TEXT UNDER STUDY
Data crunching to find the cheapest airline in the world

NB: This is a guest article by Michael Cameron, co-founder of Rome2rio.

The growth of big data and availability of APIs is providing exciting new opportunities for making sense of travel data, even for a fledgling start-up like Rome2rio.

Airfares fluctuate wildly, but do follow certain obvious trends; longer flights cost more, and some airlines are more expensive per mile flown than others.

We recently started an internal project aiming to model approximate/typical air fares for the flight itineraries assembled by our system. Our aim was to use this model to improve the accuracy of our multi-modal routing engine. However, in the process we generated some interesting data worth sharing with the industry.

We modeled airfares using some simple parameters. To do this, we examined the economy class airfares displayed by Rome2rio to users over the past 4 months, totalling some 1,780,832 price points. We grouped the airfares by distance and selected the 20th percentile fare for each distance (where 20% of fares are less, and 80% are more), to produce the following graph:

The graph shows a pretty clear linear relationship between distance traveled and airfares. Based on this data, we can create a simple equation to model this relationship:

Fare = $50 + (Distance * $0.11)

Where Fare is the cost in US$ of flying Distance miles. On average, a fare costs $50 before any flight distance is taken into account, plus an average of 11 cents per mile travelled.

So what happens if we divide our data by airline? How does the 11 cents per mile flown vary per carrier?

We analyzed the average cost per mile for fares grouped by airline, using the same methodology. We only considered competitive fares – those within two times the cheapest fare for that price search – to remove outlier price points. We also excluded airlines where we had insufficient data.

The results are summarized below:

The results are fascinating, and there are some clear trends. Budget carriers such as Ryanair and AirAsia are at the low end of the scale; short haul, turboprop operating carriers such as Regional Express and Darwin Airlines are at the high end.

There are, however, many factors which can influence per mile costs including type of aircraft flown, routes flown, local salary and fuel costs, ancillary revenue, and airport landing fees.

The results should also be taken with a grain of salt, since our sampling set is small, no statistical analysis has been performed, and the results may be biased depending upon the types of searches performed on Rome2rio. Also, Rome2rio may not always have access to the cheapest fares. A major, comprehensive meta-search player such as Kayak or Skyscanner could perform a more thorough analysis based on a far greater sample of search logs or their airfare caches. Nonetheless we wanted to share this data since we thought the results would be of interest to the travel industry, travel buffs, or anyone excited about big data.

NB: This is a guest article by Michael Cameron, co-founder of Rome2rio

NB2: Globe image via Shutterstock

NB3: Special thanks to Fenn Bailey from Adioso and Timothy O’Neil-Dunne for providing valuable feedback on the analysis.

Share on FacebookTweet about this on TwitterShare on LinkedInEmail to someone
 
 
Viewpoints

About the Writer :: Viewpoints

A founding principle of tnooz was a diversity of viewpoints from across the spectrum. Viewpoints are articles by guest contributors from around the travel and hospitality industries. The views expressed are the views and opinions of the author and do not reflect or represent the views of his employer, tnooz, its writers, or partners.

PROMPT 1
Retype the airline fare article from "The graph shows" up to and including "(Distance * $0.11)".
PROMPT 2
Write what comes next in the article on airline fares per mile, starting after its last sentence.
None of the data has any part in this work.

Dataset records
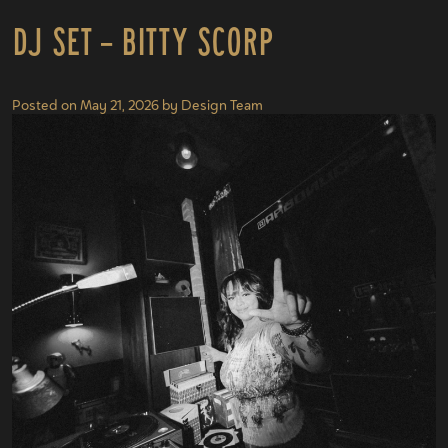
DJ Set – Bitty Scorp
Posted on
May 21, 2026
by
Design Team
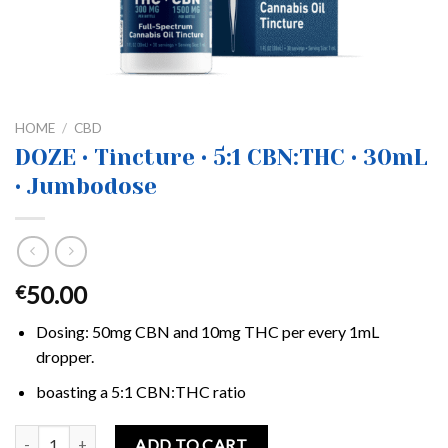
HOME
/
CBD
DOZE • Tincture • 5:1 CBN:THC • 30mL
• Jumbodose
50.00
€
Dosing: 50mg CBN and 10mg THC per every 1mL
dropper.
boasting a 5:1 CBN:THC ratio
DOZE • Tincture • 5:1 CBN:THC • 30mL • Jumbodose quantity
ADD TO CART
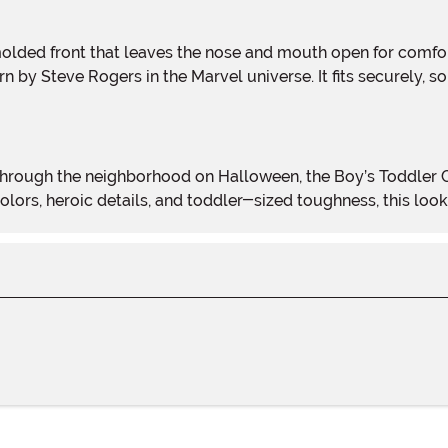
 by Steve Rogers in the Marvel universe. It fits securely, s
 colors, heroic details, and toddler-sized toughness, this lo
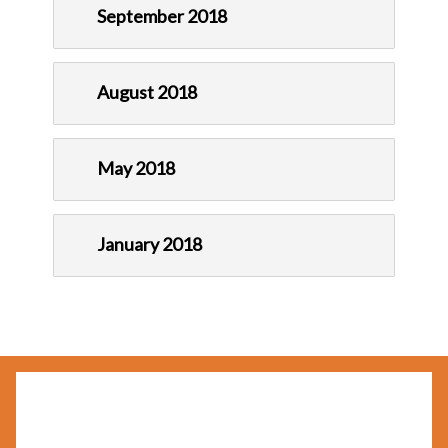
September 2018
August 2018
May 2018
January 2018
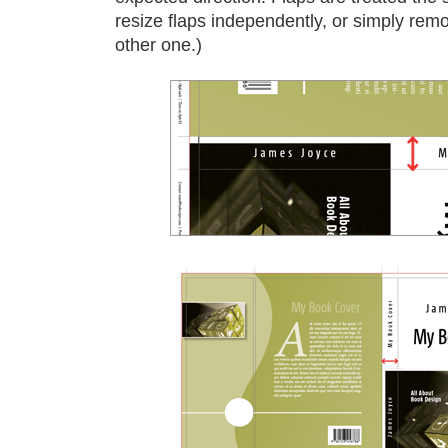
resize flaps independently, or simply remo
other one.)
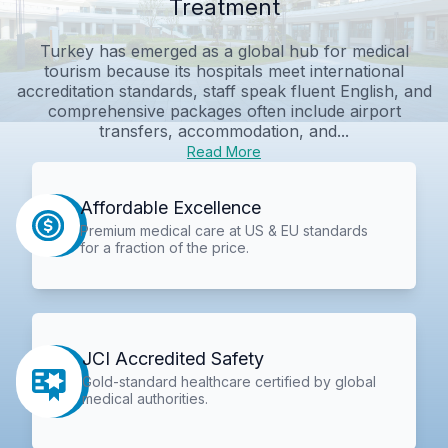
Treatment
Turkey has emerged as a global hub for medical
tourism because its hospitals meet international
accreditation standards, staff speak fluent English, and
comprehensive packages often include airport
transfers, accommodation, and...
Read More
Affordable Excellence
Premium medical care at US & EU standards
for a fraction of the price.
JCI Accredited Safety
Gold-standard healthcare certified by global
medical authorities.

YOUR RESPONSE 1
The graph shows a pretty clear linear relationship between distance traveled and airfares. Based on this data, we can create a simple equation to model this relationship:

Fare = $50 + (Distance * $0.11)

YOUR RESPONSE 2
Comments

Your email address will not be published. Required fields are marked *

  1. Martino @ WhichBudget

    @Kevin – Unjustifiably snarky, yes. But more of a cynic really. I’ll explain why…

    As I expected, the follow up comments did, indeed, clarify the potential use of such analysis. However, I have to agree with Timothy on this one: “If you are a shopper – caveat emptor. If you are an intermediary this is something you can use.” The nature of airfare search – with bundling/unbundling, yield management, loyalty programs, different pricing depending on location, etc. – is extremely complex and the airlines are deliberately keeping it that way. I have not yet seen a piece of software which is capable of interpreting this huge amount of data in the context of a complex search. Of course, it is possible and someone will crack it one day (thumbs up to Michael for taking the leap towards it), but I think at the moment it takes someone like Stuart to use the figures provided by big data crunching and use sense and experience to interpret it.

    To answer your question, at WhichBudget we have actually done similar analysis back in 2009 but felt that the overall picture (especially when you throw in LCCs in the mix) was so complex the data we came up with was just ninjas showing off. I do regret not turning it into an article though, it would have got us heaps of PR from Tnooz!

     
  2. Ereid @ Drungli.com

    It’s a pretty fascinating theory, but I have a question for Michael. I’d love to know the source of Rome2Rio for the lowcost airlines since they don’t even show these airlines on their website?

     
  3. Stuart

    Enjoyed this article and comments.
    So it an average RTW is around 29k miles…
    29000 miles x .11 +50 = 3240 in funny money
    vie XE.com today
    3,240.00 USD = 1,999.86 GBP
    So it should be around the £2k mark
    Averages shoulder season (and what’s an average) to about £1700 in the UK.
    Not a bad formula though.

    @Cheers Michael, food for thought.

     
  4. aib

    What is this “mile” you keep talking about?

     
  5. Timothy O'Neil-Dunne

    There are many applications of this data. Its not that hard to figure out how it can be used. Obviously the disclaimer is “past history is no indicator of future behaviour” (joke). There are a couple of real truths that exist in travel. One of the basic ones is that the airlines (bless ’em) don’t want to have data in the wild that can remove the opacity of the prices. Its a natural and normal requirement.

    The web is about transparency. We are still so early in the cycle that the ability to delivery information like this and the far greater granularity of which Michael wrote is a natural progression.

    Airlines need to make money. Delta’s yields are running at about 11%. Industry wide yields over the past year are running at about 3%. So clearly it is possible to make money. The absolute truth is that the market for airline seats is no longer demand side controlled in many markets. Particularly in the USA.

    I did an analysis (manually) on the top 20 markets for several years by channel by city pair by airline. The results were dramatically different then both on aggregate and obviously by component. But that was 1999-2002. Those days of fare wars and silly fares are long gone.

    Why is that? In free markets real price fluctuates. In oligopoly markets prices appear to be volatile to the consumer but not over time with hindsight.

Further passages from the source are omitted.